JOB ITEM: Starting at the first line of the entries, extract each line up to and including the one that contains "color: #b91c1c ->", but leave out the pictures.

Recorded data:

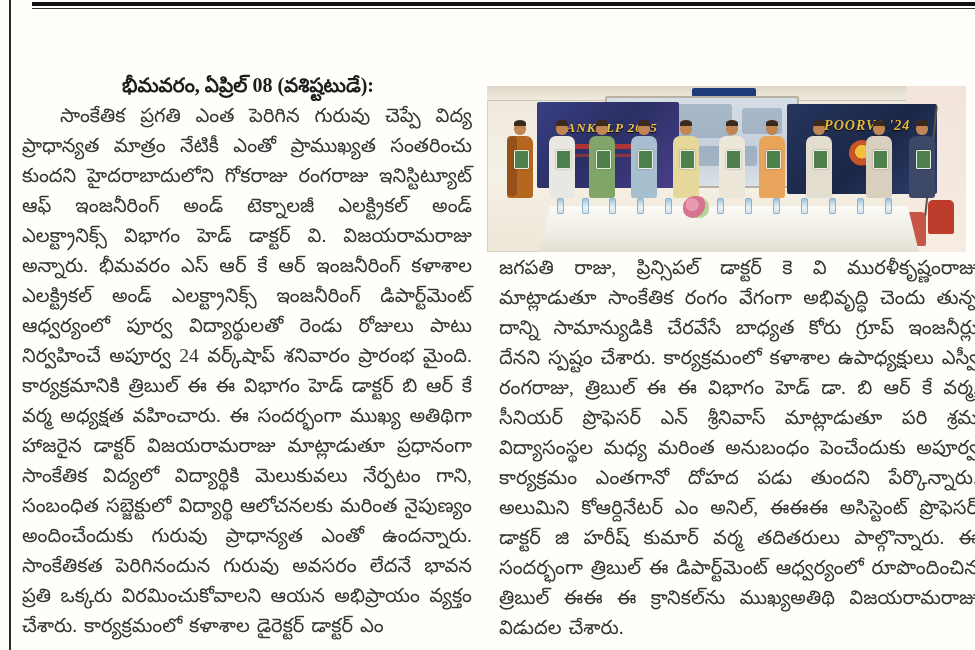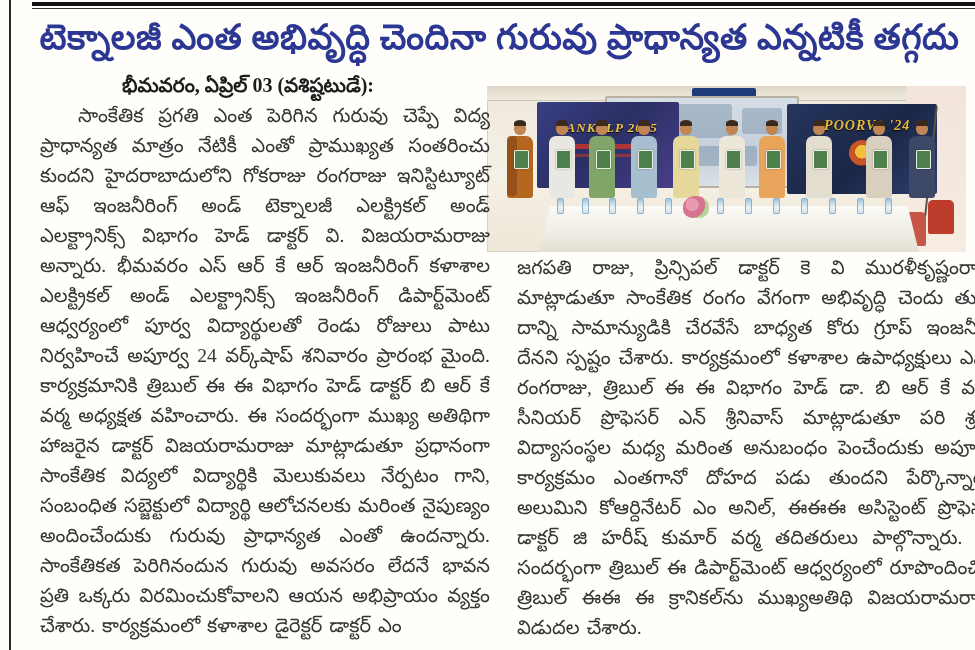"టెక్నాలజీ ఎంత అభివృద్ధి చెందినా గురువు" div.headline { html: <div>టెక్నాలజీ ఎంత అభివృద్ధి చెందినా గురువు ప్రాధాన్యత ఎన్నటికీ తగ్గదు</div> -> none }
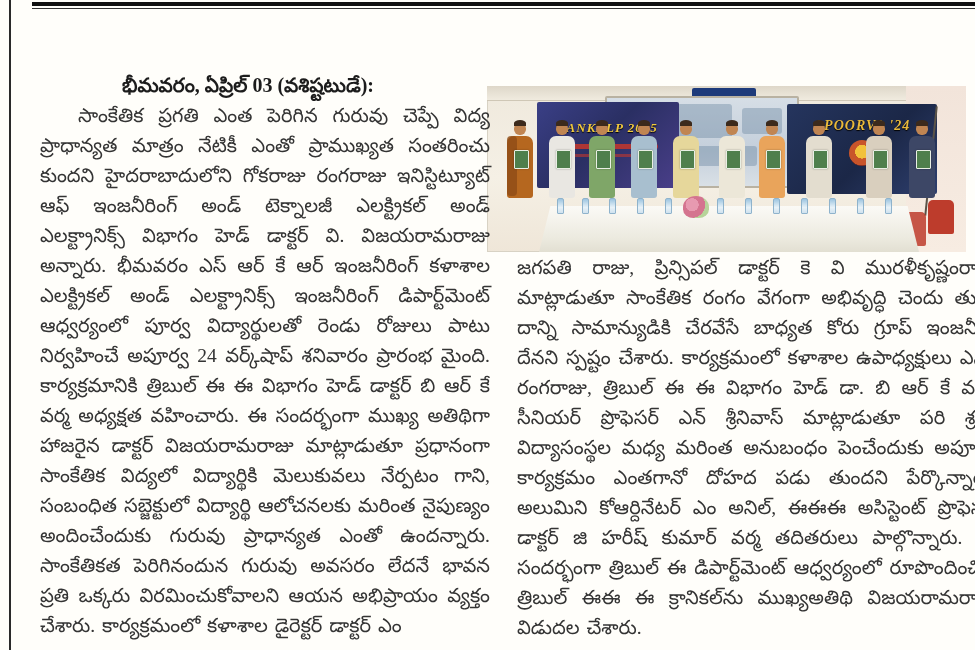"భీమవరం, ఏప్రిల్ 03 (వశిష్టటుడే):" div.dateline { text: 03 -> 08 }
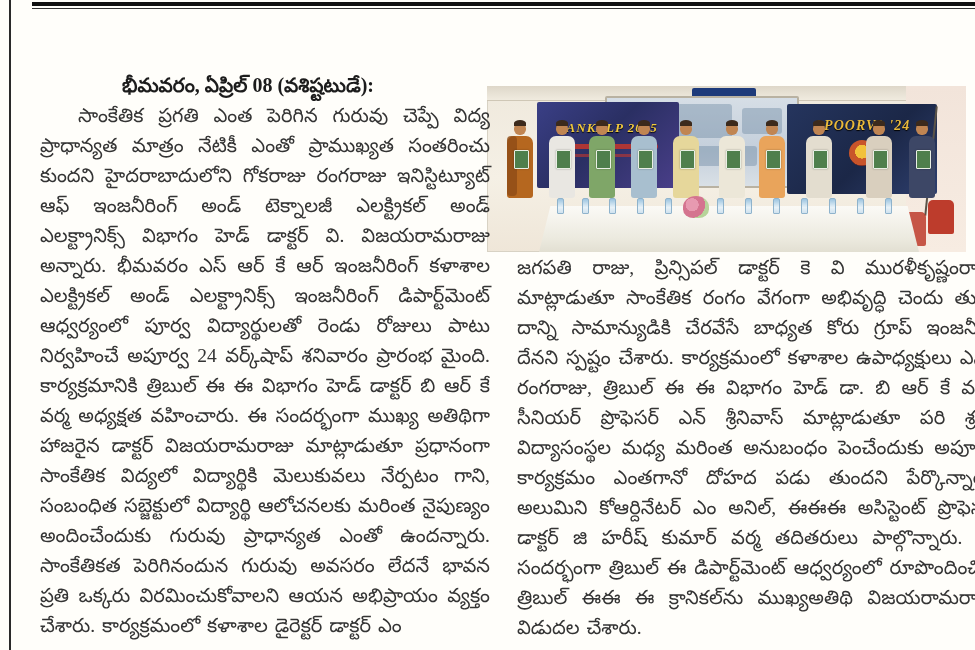"సాంకేతిక ప్రగతి ఎంత పెరిగిన గురువు" .col { margin-left: 18px -> none }
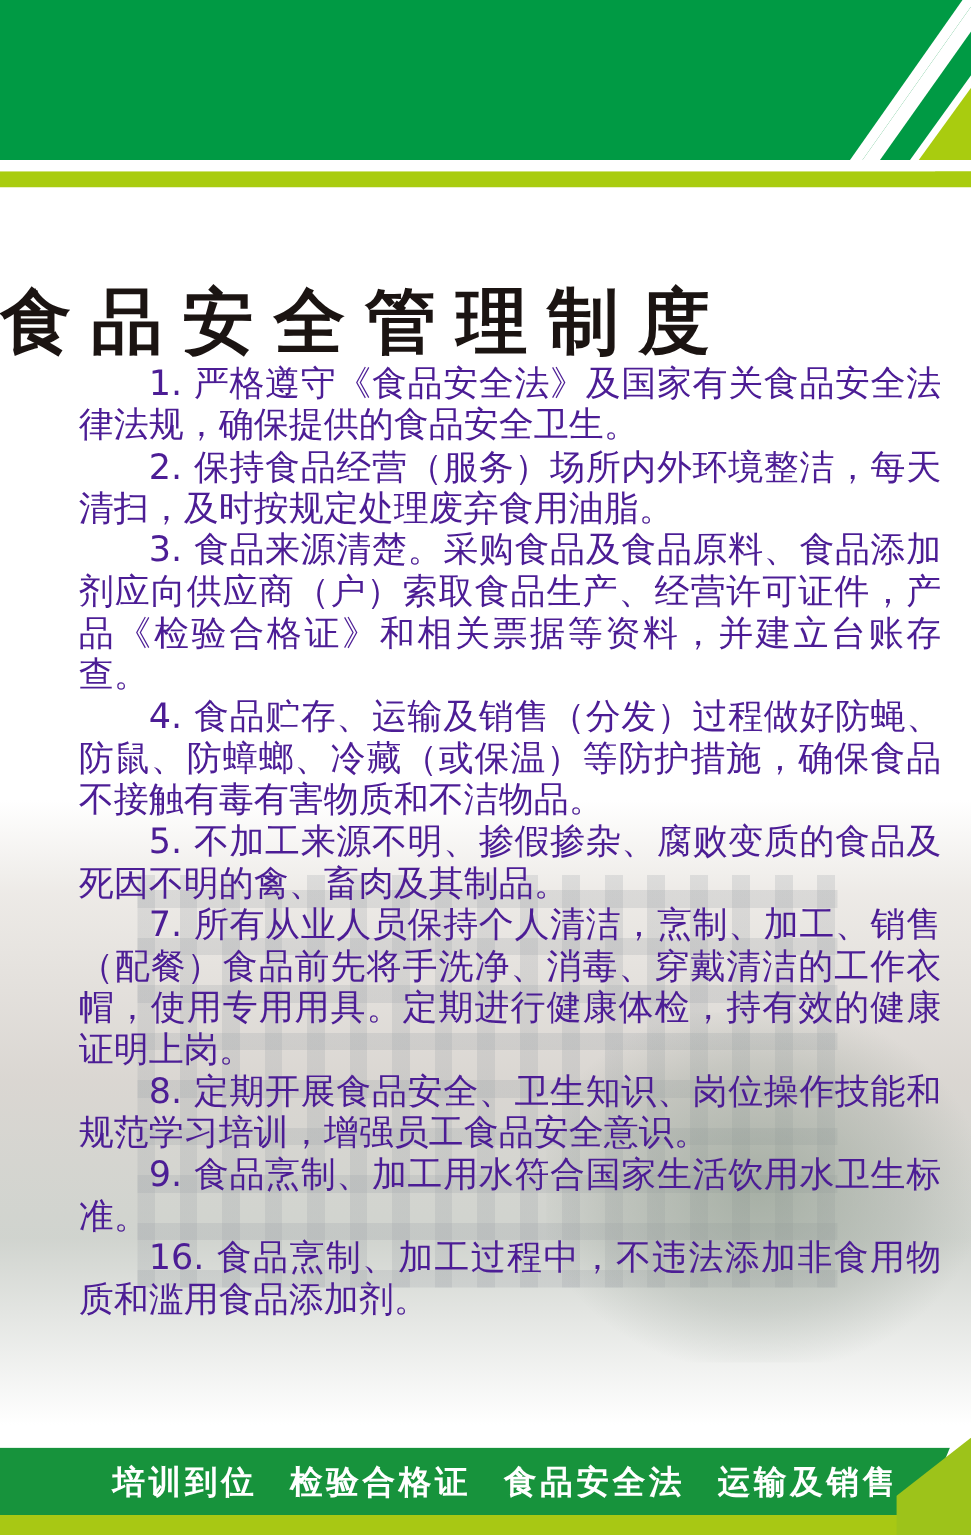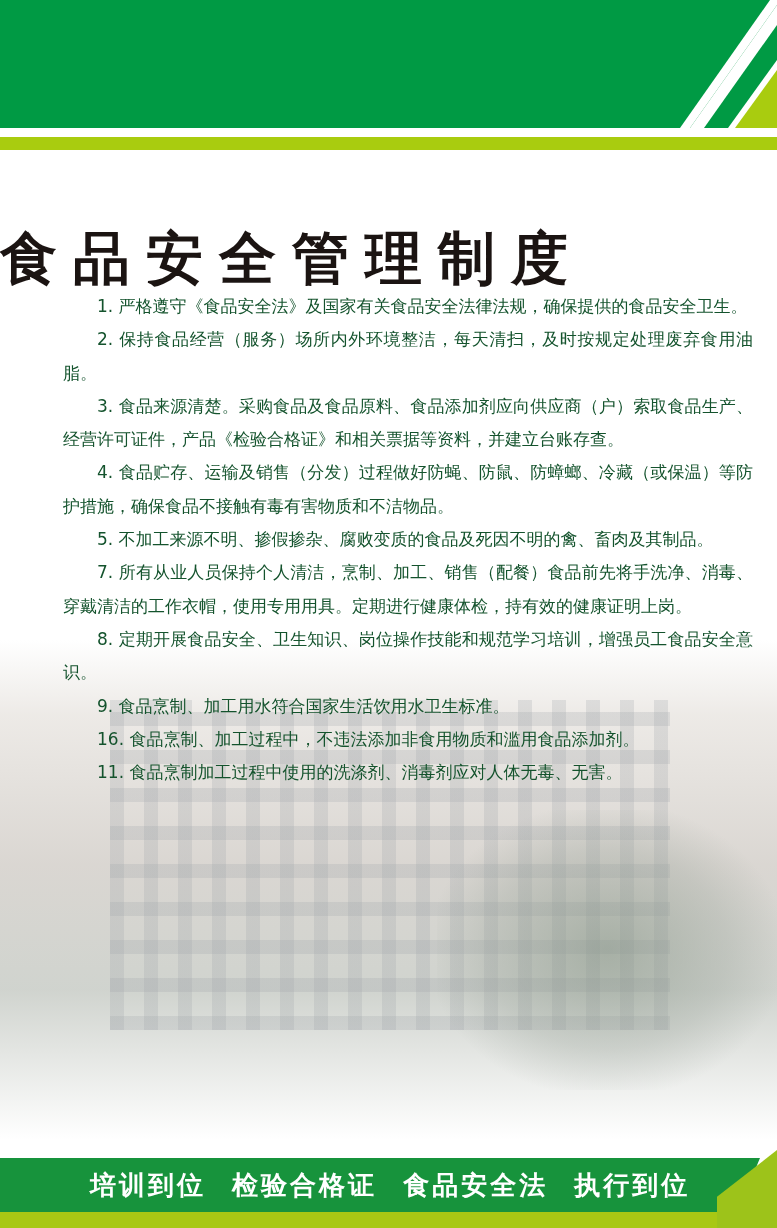"1. 严格遵守《食品安全法》及国家有关食品安全法律法规，确保提供的食品安全卫生。" .rules { color: #14532d -> #4c1d95; font-size: 17px -> 28px }
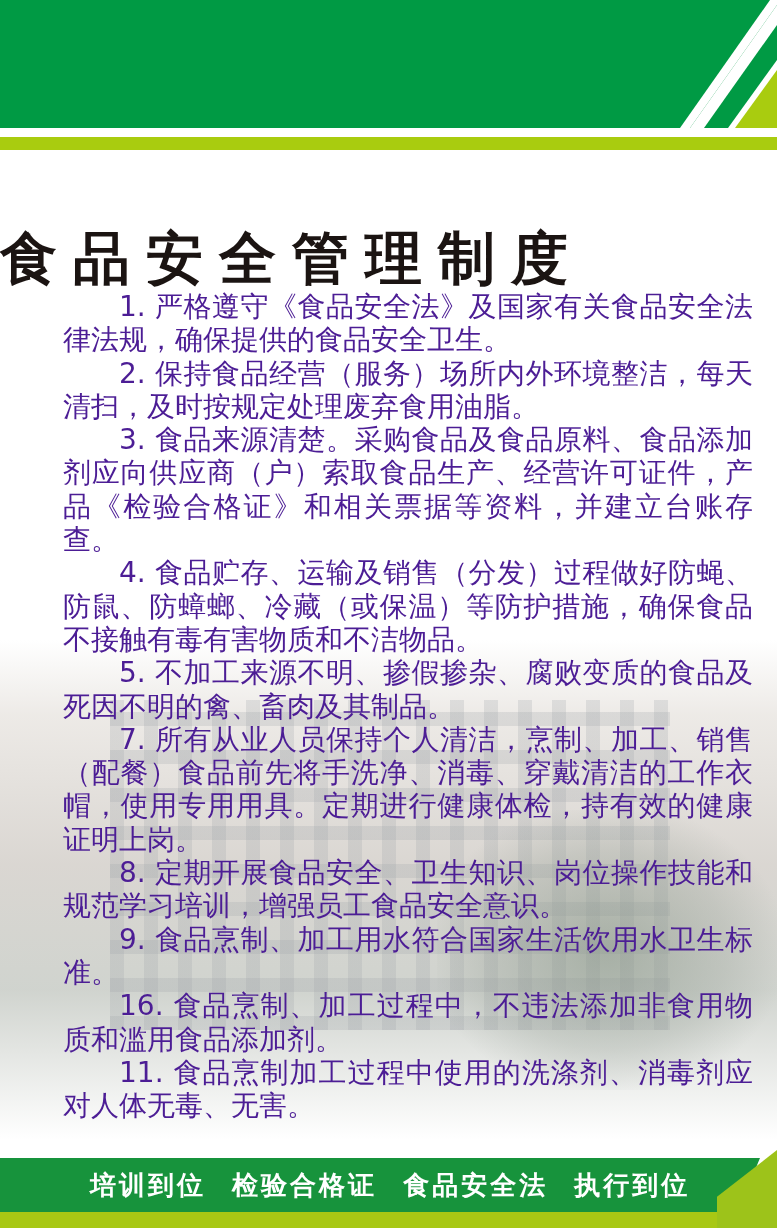"11. 食品烹制加工过程中使用的洗涤剂、消毒剂应对人体无毒、无害。" p.rule { html: <p>11. 食品烹制加工过程中使用的洗涤剂、消毒剂应对人体无毒、无害。</p> -> none }
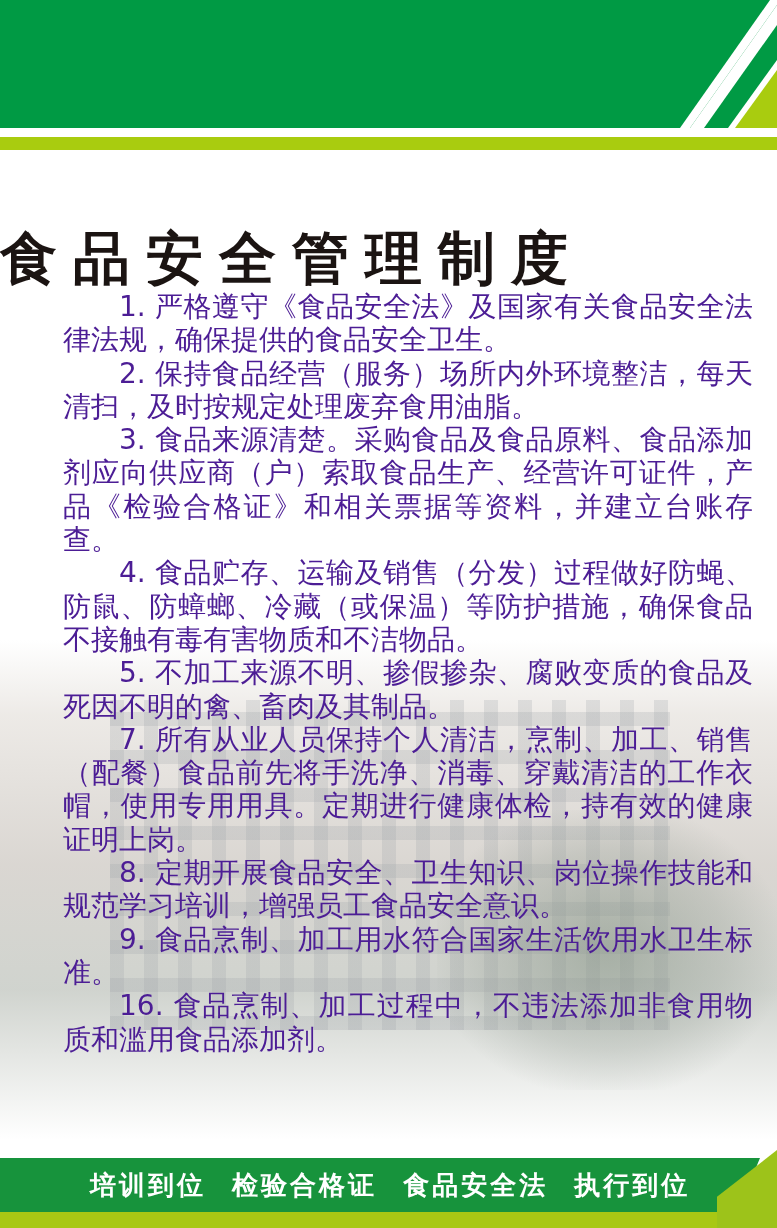"执行到位" span { text: 执行到位 -> 运输及销售 }
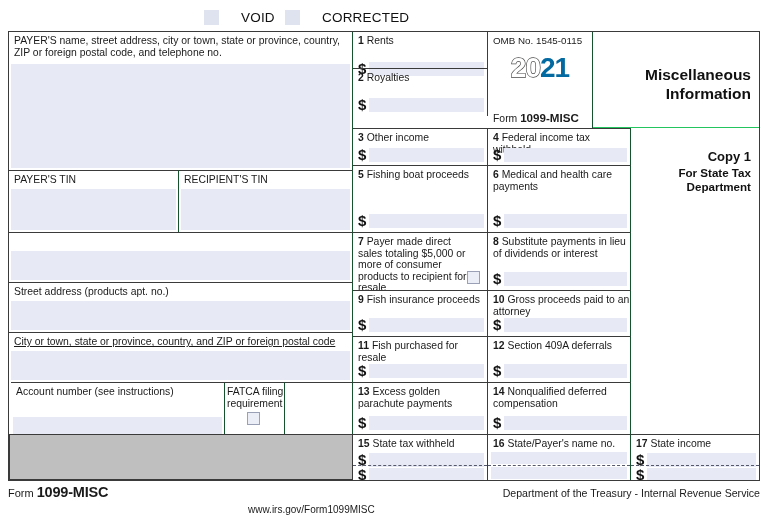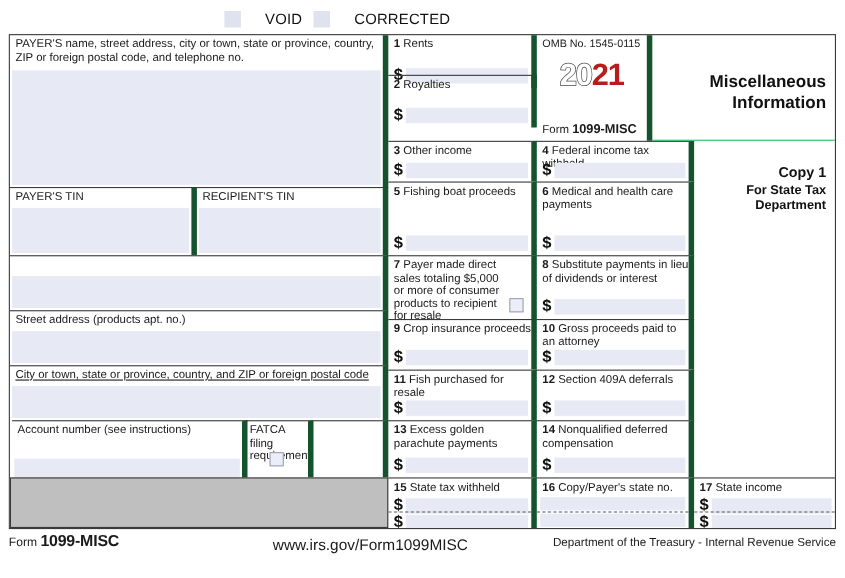"PAYER'S name, street address, city" .br { border-right: 5px solid #14532d -> 1px solid #14532d }
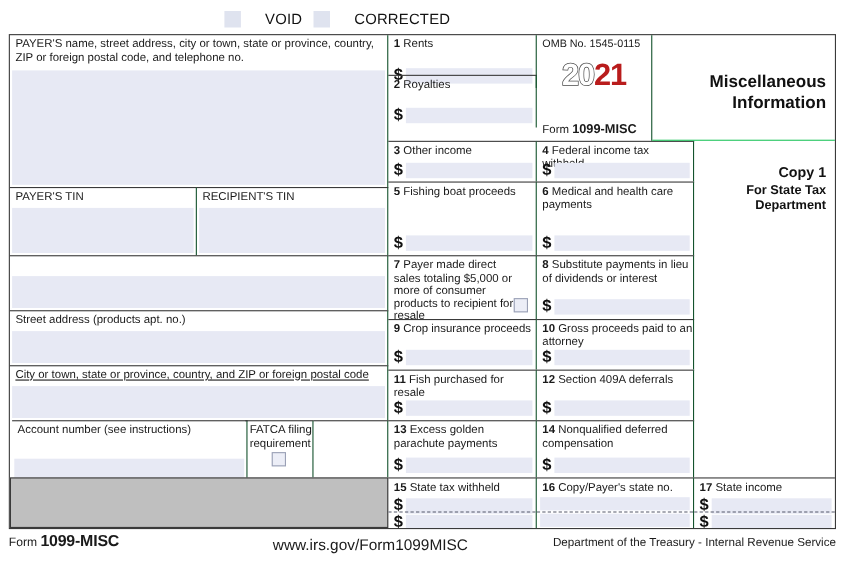"21" .yr .solid { color: #b91c1c -> #0369a1 }
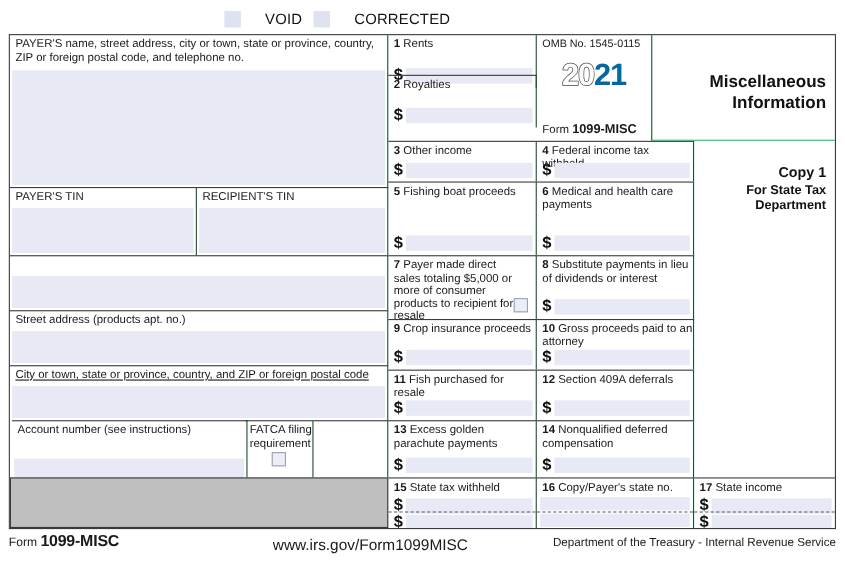"Crop insurance proceeds" span { text: Crop -> Fish }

ANSWER SPACE:
"టెక్నాలజీ ఎంత అభివృద్ధి చెందినా గురువు" div.headline { html: <div>టెక్నాలజీ ఎంత అభివృద్ధి చెందినా గురువు ప్రాధాన్యత ఎన్నటికీ తగ్గదు</div> -> none }
"భీమవరం, ఏప్రిల్ 03 (వశిష్టటుడే):" div.dateline { text: 03 -> 08 }
"సాంకేతిక ప్రగతి ఎంత పెరిగిన గురువు" .col { margin-left: 18px -> none }
"1. 严格遵守《食品安全法》及国家有关食品安全法律法规，确保提供的食品安全卫生。" .rules { color: #14532d -> #4c1d95; font-size: 17px -> 28px }
"11. 食品烹制加工过程中使用的洗涤剂、消毒剂应对人体无毒、无害。" p.rule { html: <p>11. 食品烹制加工过程中使用的洗涤剂、消毒剂应对人体无毒、无害。</p> -> none }
"执行到位" span { text: 执行到位 -> 运输及销售 }
"PAYER'S name, street address, city" .br { border-right: 5px solid #14532d -> 1px solid #14532d }
"21" .yr .solid { color: #b91c1c -> #0369a1 }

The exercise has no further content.